| To do |
1) In the sorghum abstract, which maize pathogen elicits a hypersensitive response in sorghum?
2) How would you translate this sentence from the sorghum abstract into Spanish: "One fragment for each probe was polymorphic in the parents of a mapping population, permitting a locus for each gene to be located on a sorghum RFLP linkage map."
3) Recast the paragraph of the sorghum abstract that begins "Oligonucleotide primers made complementary" as a bulleted list that keeps its main findings.

*** Reading passage ***

Chalcone synthase and phenylalanine ammonia-lyase mRNA levels following exposure of sorghum seedlings to three fungal pathogens

Abstract

Oligonucleotide primers made complementary to conserved sequences in phenylalanine ammonia-lyase (PAL) and chalcone synthase (CHS) genes previously cloned from other species were used to amplify segments of the corresponding genes from sorghum. Greater than 70% base sequence identity with homologous genes confirmed that a 535 bp clone (PAL1-1) and a 620 bp clone (CHS2G) were derived from the coding regions of PAL and CHS respectively. When used to probe genomic digests, the two clones detected 3 and 5 EcoRI fragments, respectively. One fragment for each probe was polymorphic in the parents of a mapping population, permitting a locus for each gene to be located on a sorghum RFLP linkage map. RNA gel blot analyses were performed on extracts from control seedlings and from seedlings challenged with either of two fungal sorghum pathogens or a pathogen of maize that elicits a hypersensitive response in sorghum. Although low levels of PAL and CHS mRNA transcripts were present constitutively in the controls, both rapidly accumulated to high levels following inoculation with the maize pathogen, Bipolaris maydis, and decreasing amounts of mRNA were apparent by 120 h post-inoculation. Since challenge with Sporisorium reilianumwas by needle inoculation, an additional control of mock inoculations was included for this pathogen. However, no differences in the amount of mRNA for either gene were detected over the sampling period, whether samples from uninoculated, mock inoculated or spore-inoculated seedlings were tested. Differences in the timing and level of mRNA accumulation were detected in seedlings after inoculation with Peronosclerospora sorghi. While seedlings of both resistant and susceptible cultivars accumulated higher levels of PAL and CHS mRNA than uninoculated controls, the accumulation of mRNA in resistant cultivars was higher and longer lasting than that in susceptible cultivars.

*** End of Reading passage ***
*** Information provided ***

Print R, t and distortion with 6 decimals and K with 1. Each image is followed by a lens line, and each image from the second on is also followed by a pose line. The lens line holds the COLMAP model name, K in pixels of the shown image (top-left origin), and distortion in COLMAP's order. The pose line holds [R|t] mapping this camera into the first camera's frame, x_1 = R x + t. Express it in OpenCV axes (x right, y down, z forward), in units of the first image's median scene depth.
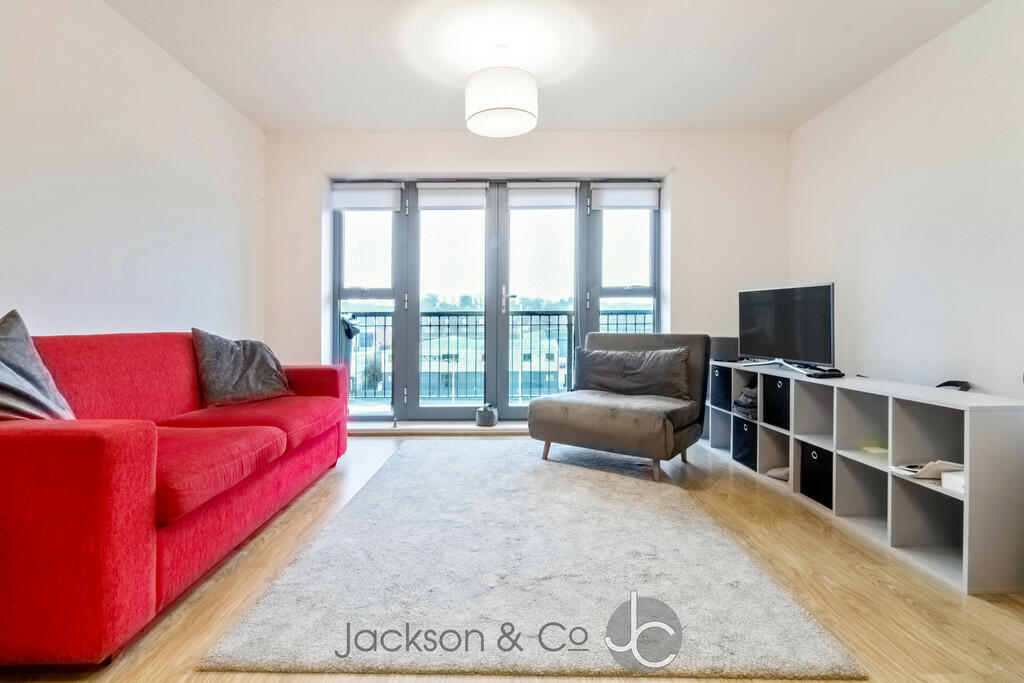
lens RADIAL K [[466.8, 0, 491.3], [0, 466.8, 329.4], [0, 0, 1]] dist [-0.000087, 0.001554]
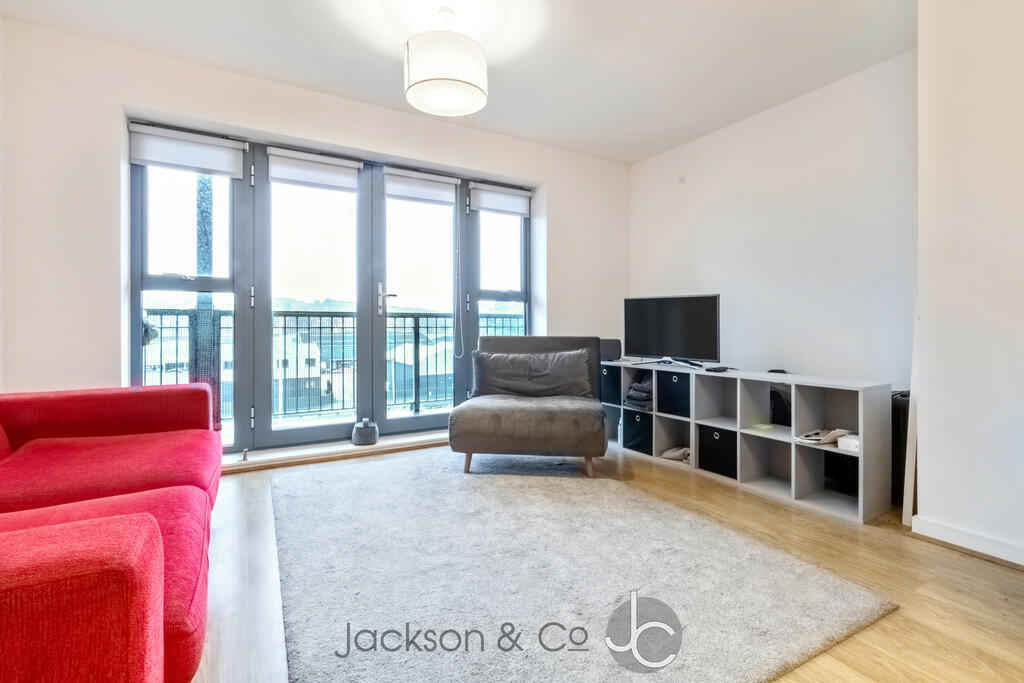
lens RADIAL K [[466.8, 0, 514.6], [0, 466.8, 334.0], [0, 0, 1]] dist [-0.000087, 0.001554]
pose [[0.868056, -0.002877, 0.496459, -0.258702], [0.001198, 0.999992, 0.003699, 0.000072], [-0.496465, -0.002616, 0.868053, 0.148175]]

*** End of Information provided ***

| Your written answers |
1) Bipolaris maydis

2) Un fragmento de cada sonda era polimórfico en los progenitores de una población de mapeo, lo que permitió ubicar un locus de cada gen en un mapa de ligamiento RFLP del sorgo.

3)
- Primers based on conserved PAL and CHS sequences from other species amplified segments of the corresponding sorghum genes.
- Over 70% sequence identity with homologous genes confirmed that a 535 bp clone (PAL1-1) and a 620 bp clone (CHS2G) came from the PAL and CHS coding regions.
- On genomic digests, the clones detected 3 and 5 EcoRI fragments, respectively. One polymorphic fragment per probe allowed a locus for each gene to be placed on a sorghum RFLP linkage map.
- RNA gel blots compared control seedlings with seedlings challenged by two fungal sorghum pathogens or by a maize pathogen that elicits a hypersensitive response in sorghum.
- Controls had low constitutive levels of PAL and CHS mRNA.
- Bipolaris maydis: both mRNAs rapidly accumulated to high levels, and amounts were decreasing by 120 h post-inoculation.
- Sporisorium reilianum: this pathogen was needle-inoculated, so mock inoculations were added as a control. No differences in mRNA for either gene appeared among uninoculated, mock-inoculated, or spore-inoculated seedlings.
- Peronosclerospora sorghi: the timing and level of accumulation differed. Resistant and susceptible cultivars both exceeded the controls, but accumulation in resistant cultivars was higher and longer lasting.